| Activity |
Retype the text read from the records below line for line, with no changes, and leave the pictures out of your answer.

| Material to process |
::::::

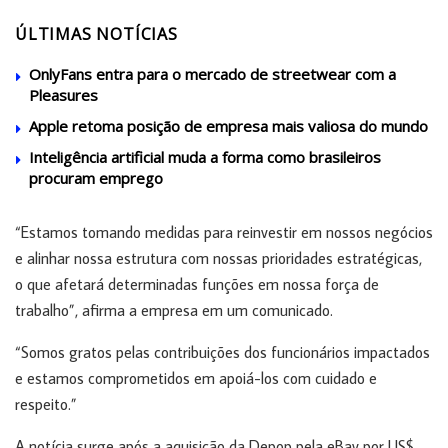
ÚLTIMAS NOTÍCIAS
OnlyFans entra para o mercado de streetwear com a
Pleasures
Apple retoma posição de empresa mais valiosa do mundo
Inteligência artificial muda a forma como brasileiros
procuram emprego
“Estamos tomando medidas para reinvestir em nossos negócios
e alinhar nossa estrutura com nossas prioridades estratégicas,
o que afetará determinadas funções em nossa força de
trabalho”, afirma a empresa em um comunicado.
“Somos gratos pelas contribuições dos funcionários impactados
e estamos comprometidos em apoiá-los com cuidado e
respeito.”
A notícia surge após a aquisição da Depop pela eBay por US$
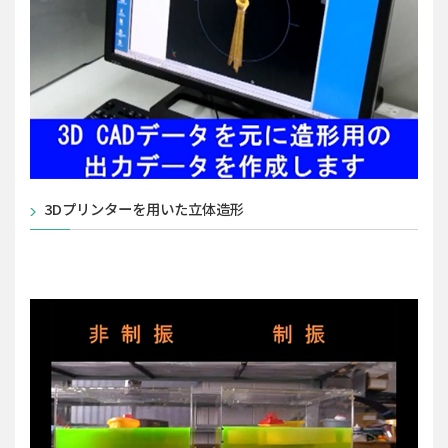
3Dプリンターを用いた立体造形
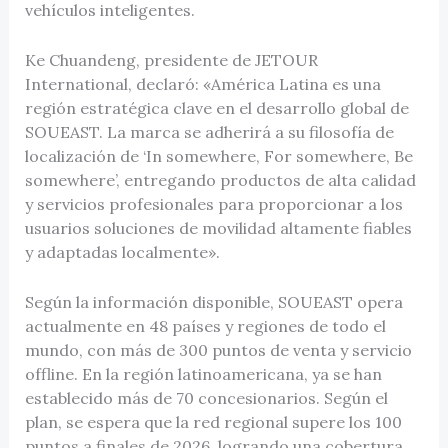
vehículos inteligentes.
Ke Chuandeng, presidente de JETOUR
International, declaró: «América Latina es una
región estratégica clave en el desarrollo global de
SOUEAST. La marca se adherirá a su filosofía de
localización de ‘In somewhere, For somewhere, Be
somewhere’, entregando productos de alta calidad
y servicios profesionales para proporcionar a los
usuarios soluciones de movilidad altamente fiables
y adaptadas localmente».
Según la información disponible, SOUEAST opera
actualmente en 48 países y regiones de todo el
mundo, con más de 300 puntos de venta y servicio
offline. En la región latinoamericana, ya se han
establecido más de 70 concesionarios. Según el
plan, se espera que la red regional supere los 100
puntos a finales de 2026, logrando una cobertura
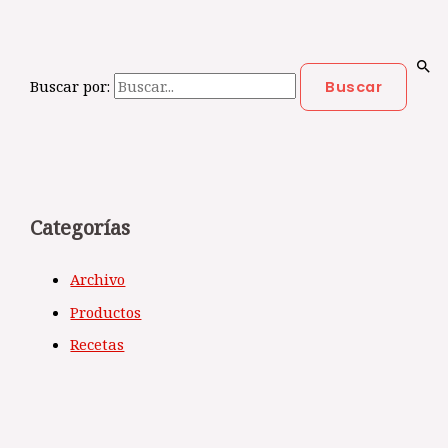
Buscar por:
Categorías
Archivo
Productos
Recetas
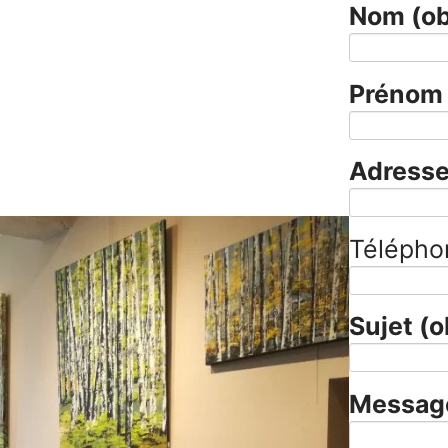
Nom
(ob
Préno
Adresse
Télépho
Sujet
(o
Messa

::::::

| Answer to this exercise |
ÚLTIMAS NOTÍCIAS
OnlyFans entra para o mercado de streetwear com a
Pleasures
Apple retoma posição de empresa mais valiosa do mundo
Inteligência artificial muda a forma como brasileiros
procuram emprego
“Estamos tomando medidas para reinvestir em nossos negócios
e alinhar nossa estrutura com nossas prioridades estratégicas,
o que afetará determinadas funções em nossa força de
trabalho”, afirma a empresa em um comunicado.
“Somos gratos pelas contribuições dos funcionários impactados
e estamos comprometidos em apoiá-los com cuidado e
respeito.”
A notícia surge após a aquisição da Depop pela eBay por US$
3Dプリンターを用いた立体造形
vehículos inteligentes.
Ke Chuandeng, presidente de JETOUR
International, declaró: «América Latina es una
región estratégica clave en el desarrollo global de
SOUEAST. La marca se adherirá a su filosofía de
localización de ‘In somewhere, For somewhere, Be
somewhere’, entregando productos de alta calidad
y servicios profesionales para proporcionar a los
usuarios soluciones de movilidad altamente fiables
y adaptadas localmente».
Según la información disponible, SOUEAST opera
actualmente en 48 países y regiones de todo el
mundo, con más de 300 puntos de venta y servicio
offline. En la región latinoamericana, ya se han
establecido más de 70 concesionarios. Según el
plan, se espera que la red regional supere los 100
puntos a finales de 2026, logrando una cobertura
Buscar por:
Categorías
Archivo
Productos
Recetas
Nom
(ob
Préno
Adresse
Télépho
Sujet
(o
Messa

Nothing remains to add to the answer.